We might be able to make this more foolproof by using Shamir’s Secret Sharing method. Here, instead of trusting just 1 person to decrypt the data, report correctly, etc. we require 2 people to do it. Any two of the four original raters will work.

This method makes use of polynomial interpolation. Let’s do a simple example to illustrate the concept and then refer to a more general method covered in the literature.

Suppose the secret key to the box is 5638 and we want any 2 of the 4 raters to be able to open it. We can encode the secret (5638) in a linear function:

${\textstyle y={a_{0}}+{a_{1}}x}$

Where ${\textstyle a_{0}=5638}$

Now we choose an ${\textstyle a_{1}}$ at random, so say

${\textstyle a_{1}=7}$

So our linear equation can be written as

${\textstyle y=5638+7x}$

Using this equation we can obtain any number of coordinate points (x, y) on the line. Let’s suppose we pick two, (13, 5729) and (26, 5820) and give one person in our group the first coordinate and another person the second coordinate. Now these two people can find the secret key by reconstructing the equation. We can, in the same way, give another 2 coordinate points to the two other members of the group. To do this it might help to recall that any line is more familiarly described as

${\textstyle y=mx+b}$

Where ${\textstyle m}$ is the slope of the line and ${\textstyle b}$ is the y-intercept. Thus

${\textstyle a_{1}=m}$ and ${\textstyle a_{0}=b}$

To find ${\textstyle m=a_{1}}$ (the slope) we simply compute the rise over the run using the two points:

${\textstyle m=a_{1}={{5820-5729} \over {26-13}}=7}$

To find ${\textstyle a_{0}}$ , the secret, we plug this slope into the formula above, along with one of the points,

${\textstyle 5820=a_{0}+7(26)}$

and solve for ${\textstyle a_{0}}$ :

${\textstyle a_{0}=5820-7(26)=5638}$ , which is the secret.

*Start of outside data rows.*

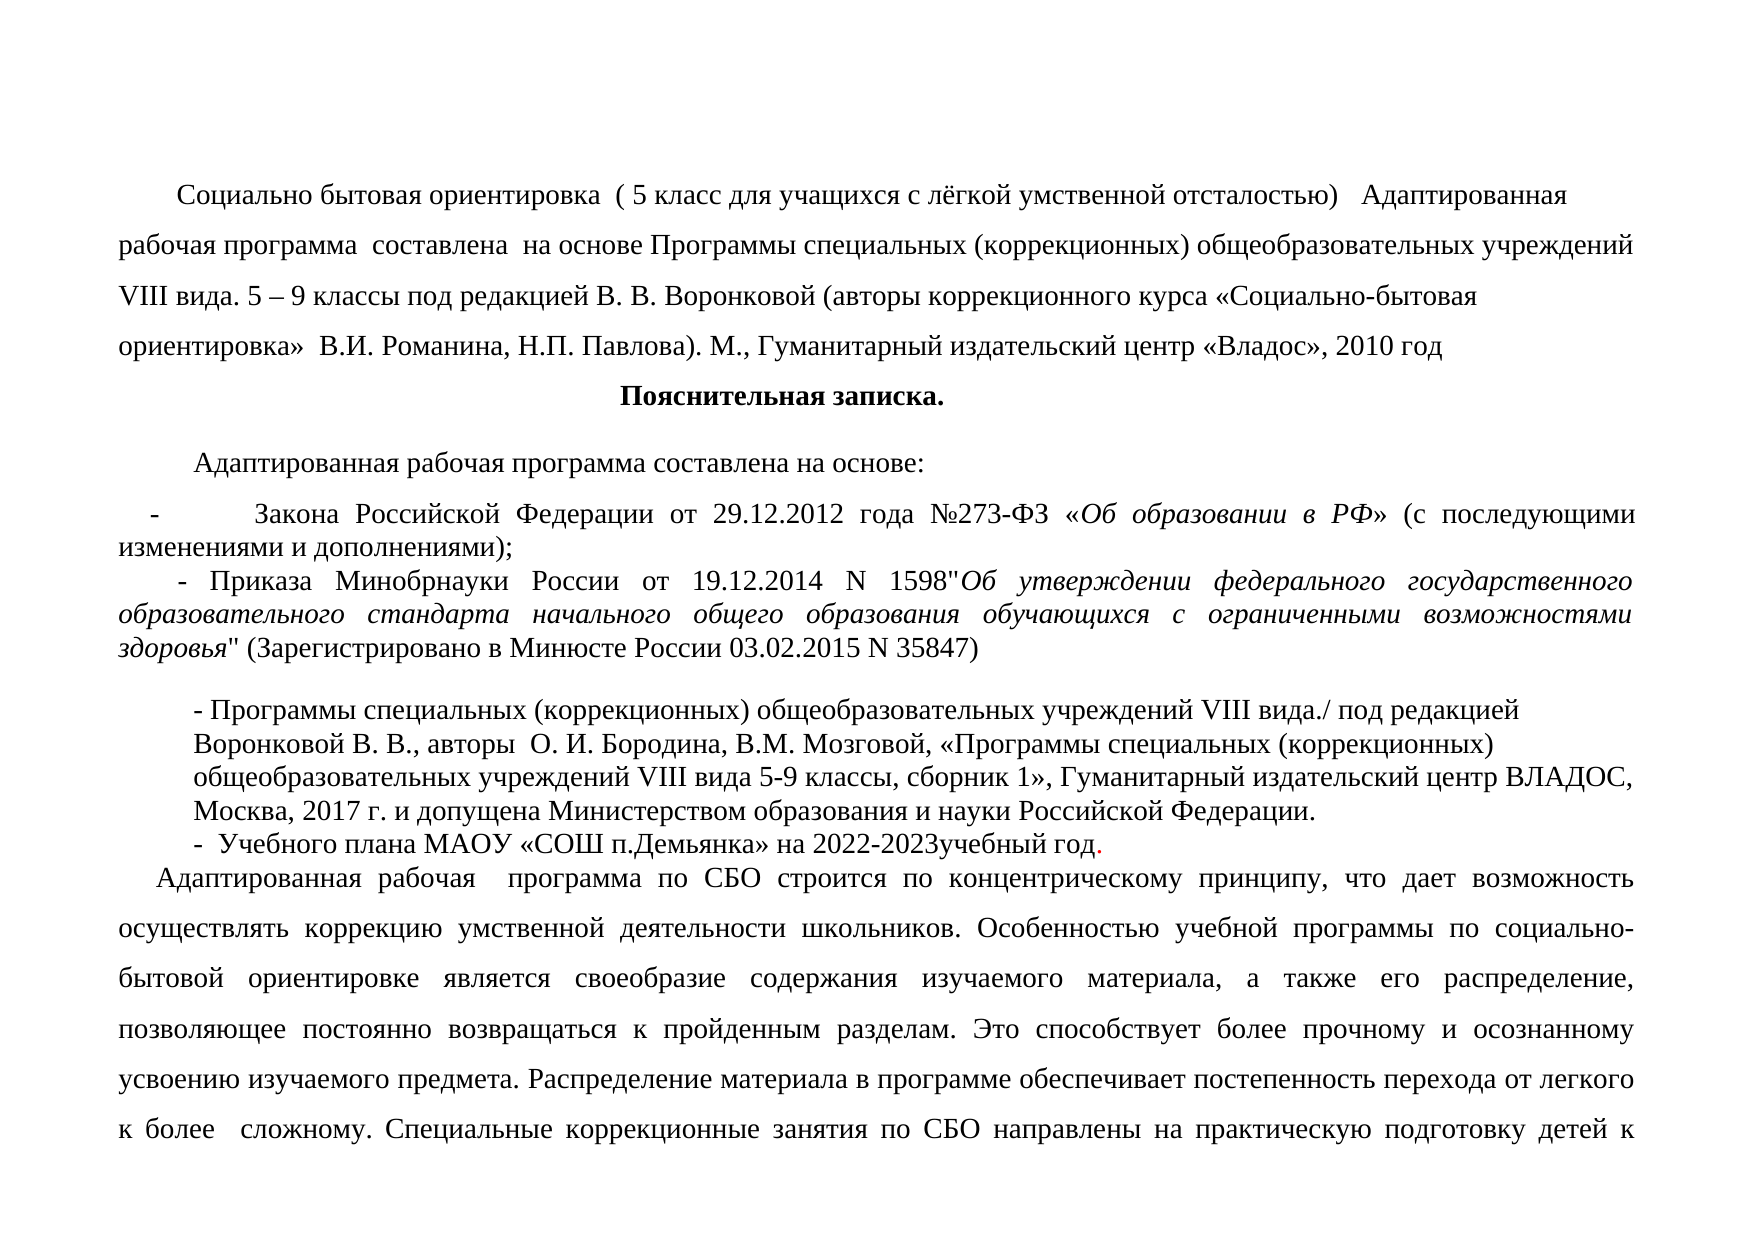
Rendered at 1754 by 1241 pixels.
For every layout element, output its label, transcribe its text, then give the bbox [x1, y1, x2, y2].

text Пояснительная записка. [118, 378, 1636, 412]
list Адаптированная рабочая программа составлена на основе: [193, 446, 1636, 479]
text - Приказа Минобрнауки России от 19.12.2014 N 1598"Об утверждении федерального государственного образовательного стандарта начального общего образования обучающихся с ограниченными возможностями здоровья" (Зарегистрировано в Минюсте России 03.02.2015 N 35847) [118, 563, 1636, 663]
text Социально бытовая ориентировка ( 5 класс для учащихся с лёгкой умственной отсталостью) Адаптированная рабочая программа составлена на основе Программы специальных (коррекционных) общеобразовательных учреждений VIII вида. 5 – 9 классы под редакцией В. В. Воронковой (авторы коррекционного курса «Социально-бытовая ориентировка» В.И. Романина, Н.П. Павлова). М., Гуманитарный издательский центр «Владос», 2010 год [118, 177, 1636, 362]
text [118, 860, 1636, 1145]
list - Программы специальных (коррекционных) общеобразовательных учреждений VIII вида./ под редакцией Воронковой В. В., авторы О. И. Бородина, В.М. Мозговой, «Программы специальных (коррекционных) общеобразовательных учреждений VIII вида 5-9 классы, сборник 1», Гуманитарный издательский центр ВЛАДОС, Москва, 2017 г. и допущена Министерством образования и науки Российской Федерации. [193, 663, 1636, 826]
list - Учебного плана МАОУ «СОШ п.Демьянка» на 2022-2023учебный год. [193, 826, 1636, 860]
text - Закона Российской Федерации от 29.12.2012 года №273-ФЗ «Об образовании в РФ» (с последующими изменениями и дополнениями); [118, 496, 1636, 563]
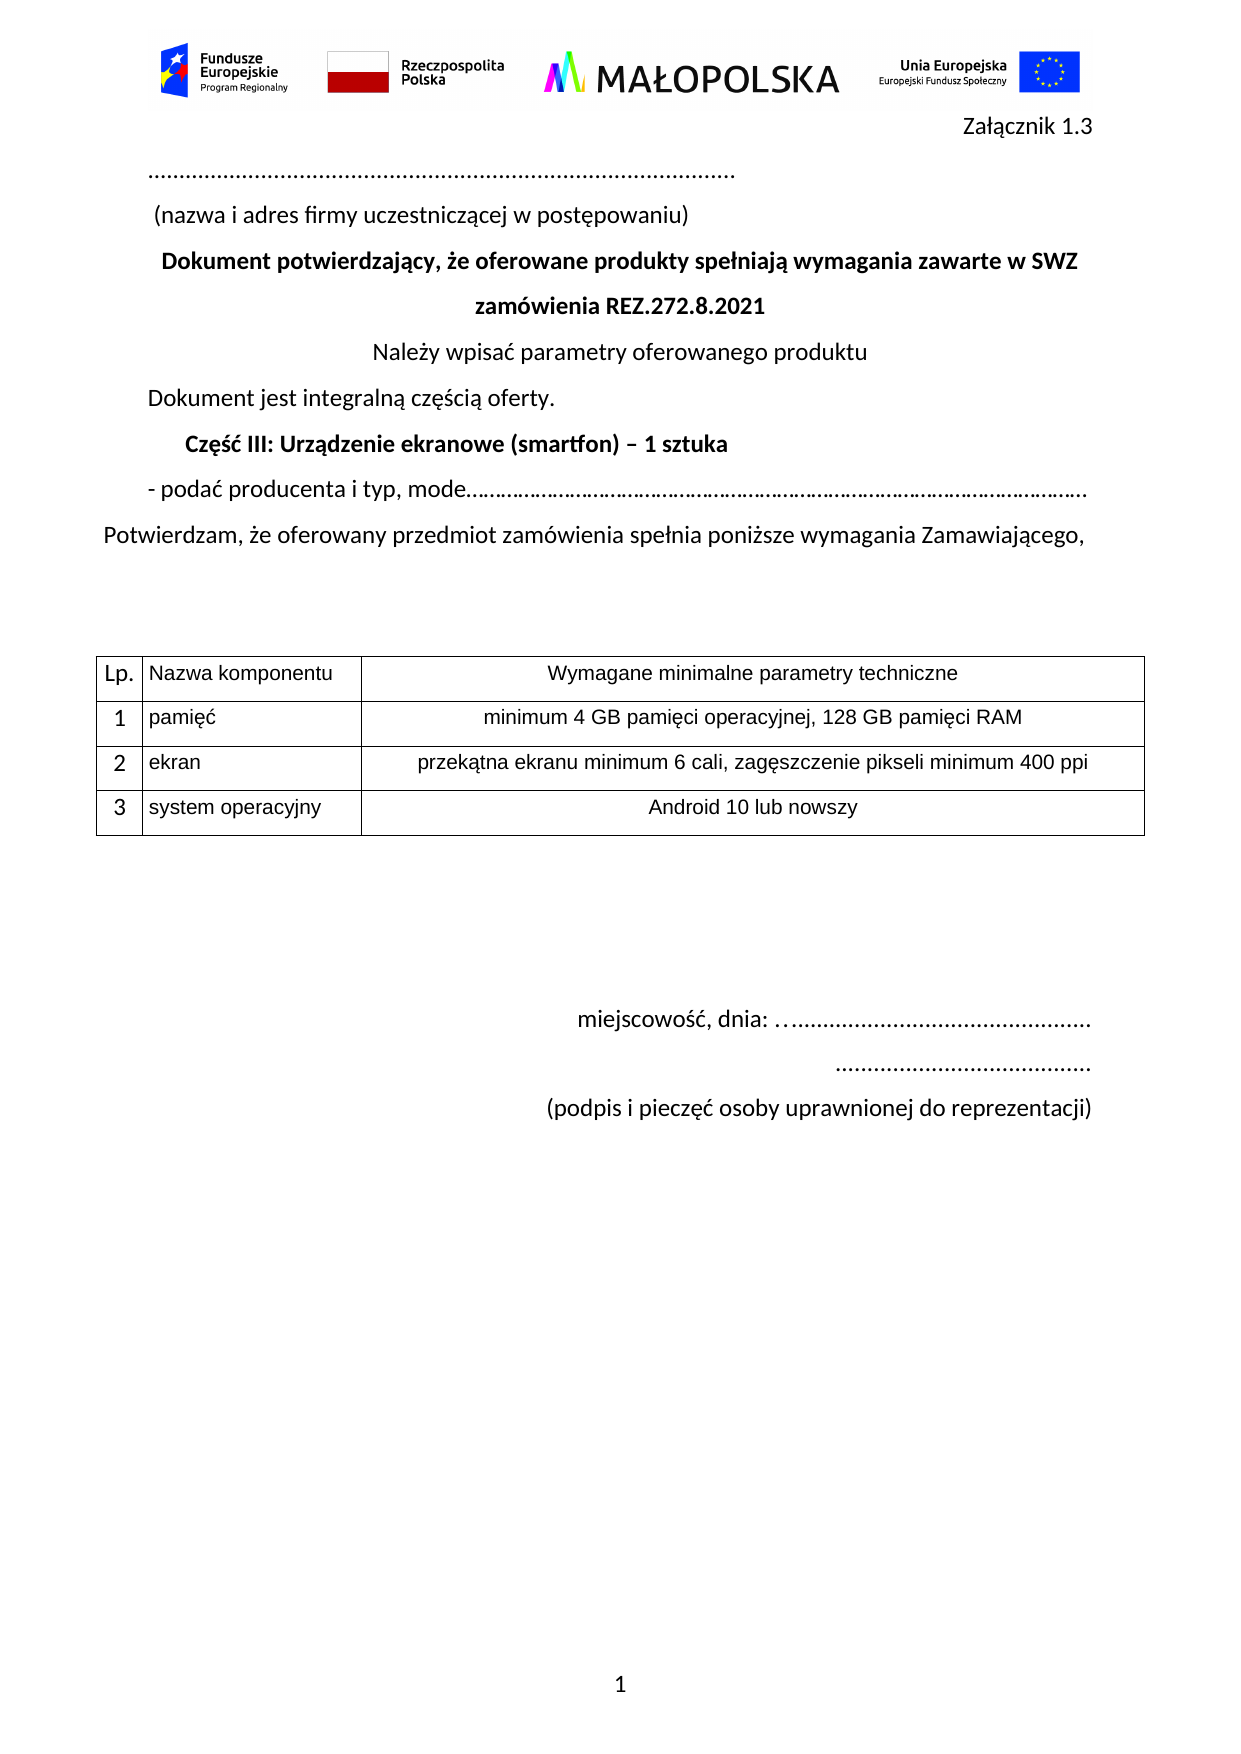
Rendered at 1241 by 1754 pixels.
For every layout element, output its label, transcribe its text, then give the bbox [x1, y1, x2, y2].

Thus any two members of the group can find the key, decrypt the data, and proceed to aggregate the numbers. However, only one member will not be able to reconstruct the key since he only has one point available to him and an infinite number of lines go through that point.

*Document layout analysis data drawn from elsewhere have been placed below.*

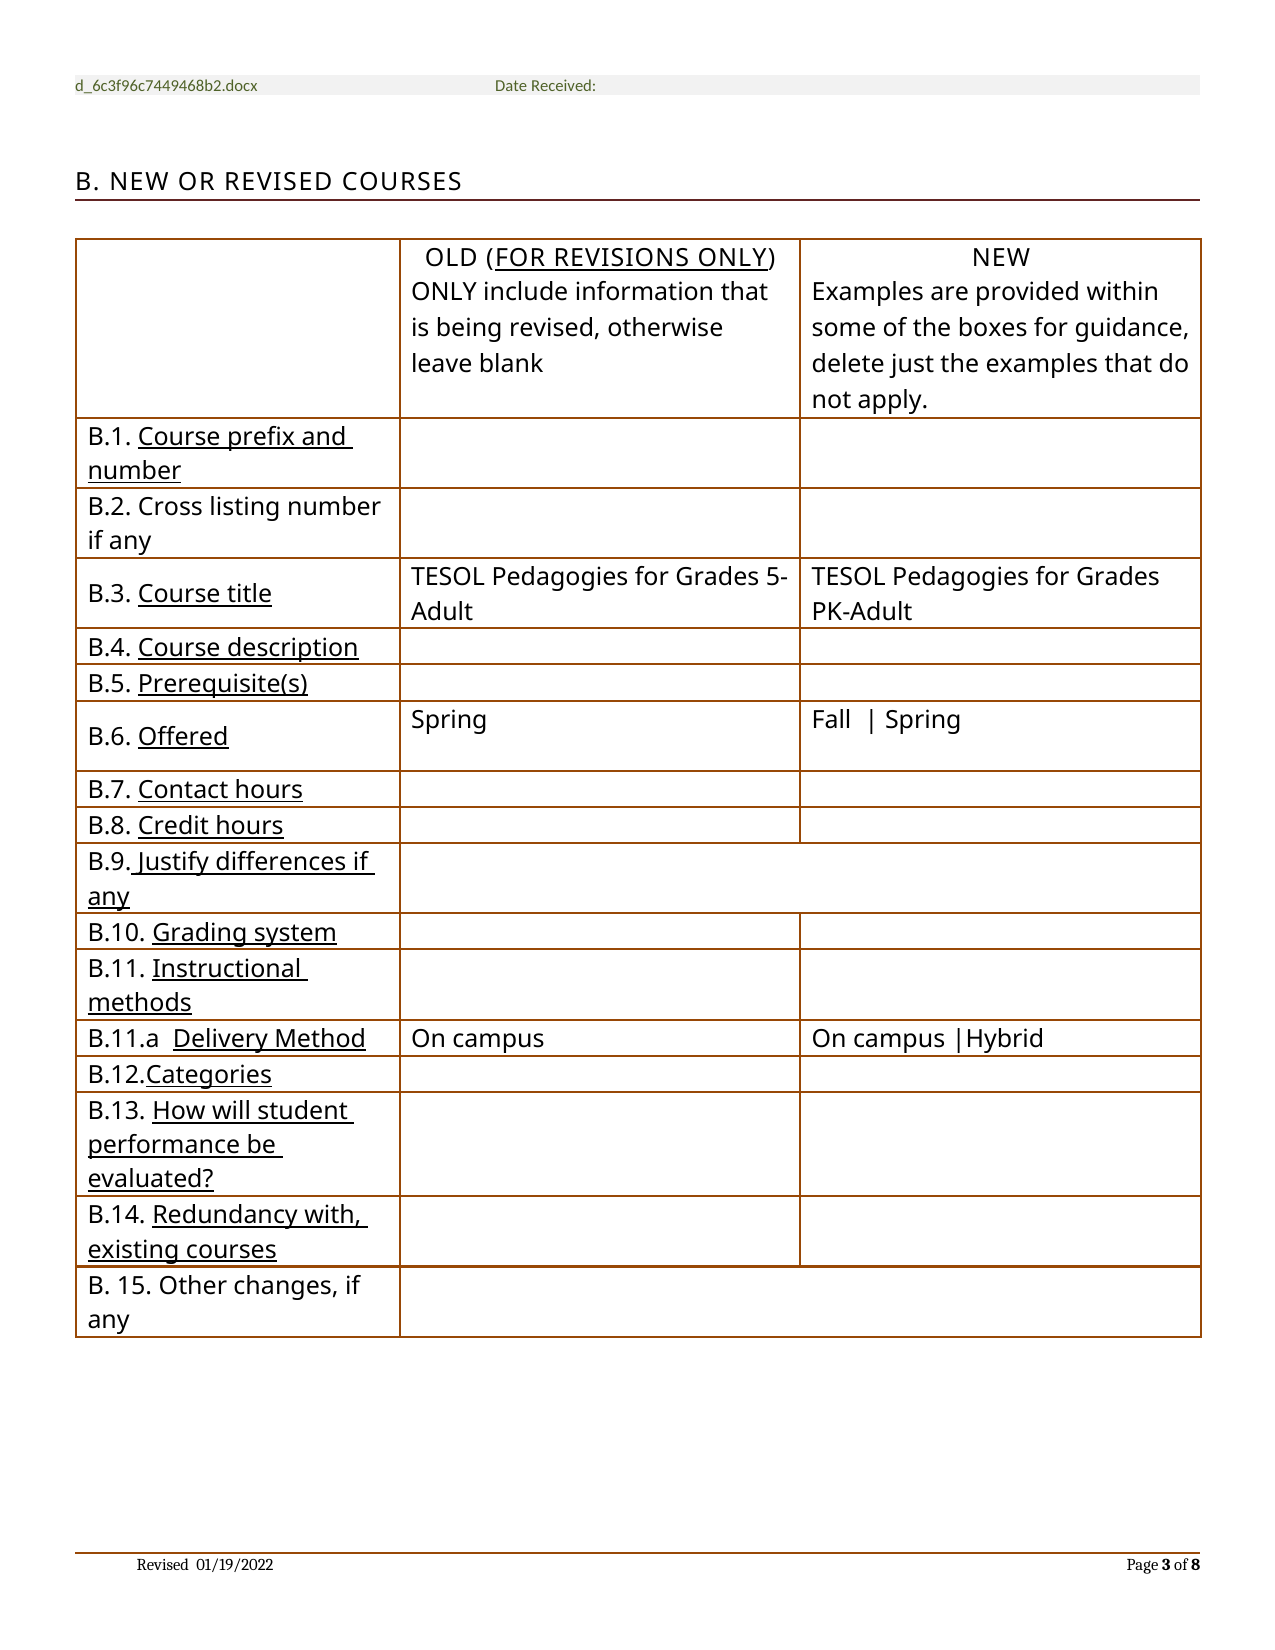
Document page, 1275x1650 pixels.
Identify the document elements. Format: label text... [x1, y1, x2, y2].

table_cell [401, 489, 799, 557]
table_cell [401, 950, 799, 1018]
table_cell B.14. Redundancy with, existing courses [77, 1197, 399, 1265]
table_cell On campus [401, 1021, 799, 1055]
table_cell B.11. Instructional methods [77, 950, 399, 1018]
table_cell B.1. Course prefix and number [77, 419, 399, 487]
table_header [77, 240, 399, 417]
table_cell [801, 1057, 1200, 1091]
table_cell B. 15. Other changes, if any [77, 1268, 399, 1336]
table_cell [401, 772, 799, 806]
table_cell B.12.Categories [77, 1057, 399, 1091]
table_cell Fall | Spring [801, 702, 1200, 770]
table_cell TESOL Pedagogies for Grades 5-Adult [401, 559, 799, 627]
table_cell [401, 1057, 799, 1091]
table_header Old (for revisions only) ONLY include information that is being revised, otherwise leave blank [401, 240, 799, 417]
table_cell [801, 489, 1200, 557]
table_cell B.11.a Delivery Method [77, 1021, 399, 1055]
table_cell [801, 1093, 1200, 1195]
table_cell [401, 419, 799, 487]
table_cell B.5. Prerequisite(s) [77, 665, 399, 699]
table_cell B.2. Cross listing number if any [77, 489, 399, 557]
table_header New Examples are provided within some of the boxes for guidance, delete just the examples that do not apply. [801, 240, 1200, 417]
table_cell Spring [401, 702, 799, 770]
table_cell [801, 665, 1200, 699]
table_cell [401, 808, 799, 842]
subtitle B. NEW OR REVISED COURSES [75, 163, 1200, 199]
table_cell B.9. Justify differences if any [77, 844, 399, 912]
table_cell [801, 1197, 1200, 1265]
table_cell TESOL Pedagogies for Grades PK-Adult [801, 559, 1200, 627]
table_cell On campus |Hybrid [801, 1021, 1200, 1055]
table_cell B.10. Grading system [77, 914, 399, 948]
table_cell [401, 844, 1200, 912]
table_cell [801, 950, 1200, 1018]
table_cell [801, 808, 1200, 842]
table_cell B.3. Course title [77, 559, 399, 627]
table_cell B.7. Contact hours [77, 772, 399, 806]
table_cell [801, 419, 1200, 487]
table_cell [401, 1197, 799, 1265]
table_cell B.6. Offered [77, 702, 399, 770]
table_cell B.8. Credit hours [77, 808, 399, 842]
table_cell [801, 914, 1200, 948]
table_cell [401, 629, 799, 663]
table_cell [401, 665, 799, 699]
table_cell [401, 914, 799, 948]
table_cell [401, 1093, 799, 1195]
table_cell B.13. How will student performance be evaluated? [77, 1093, 399, 1195]
table_cell [401, 1268, 1200, 1336]
table_cell B.4. Course description [77, 629, 399, 663]
table_cell [801, 772, 1200, 806]
table_cell [801, 629, 1200, 663]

We can use this technique for any number of people by increasing the order of the polynomial. For a 2nd order polynomial (a parabola) we would need 3 people to have a different point on the parabola to decrypt the data. For a 3rd order polynomial, 4 people, and so on:

${\textstyle n=k+1}$

where

${\textstyle k}$ is the order of the polynomial

${\textstyle n}$ is the number of people required for decryption

Any number of people less than ${\textstyle n}$ will be unable to reconstruct the secret key. So for a 3rd polynomial, say, 4 people are needed and any less than that will very likely fail.

Polynomial interpolation for higher order polynomials isn’t as simple as for a straight line but straightforward, closed-form methods exist for any polynomial degree. These methods use Lagrange polynomials and are described at length here and here:

Furthermore, any standard mathematical library can be found to run these calculations, for instance the interpolation library in Python’s SciPy.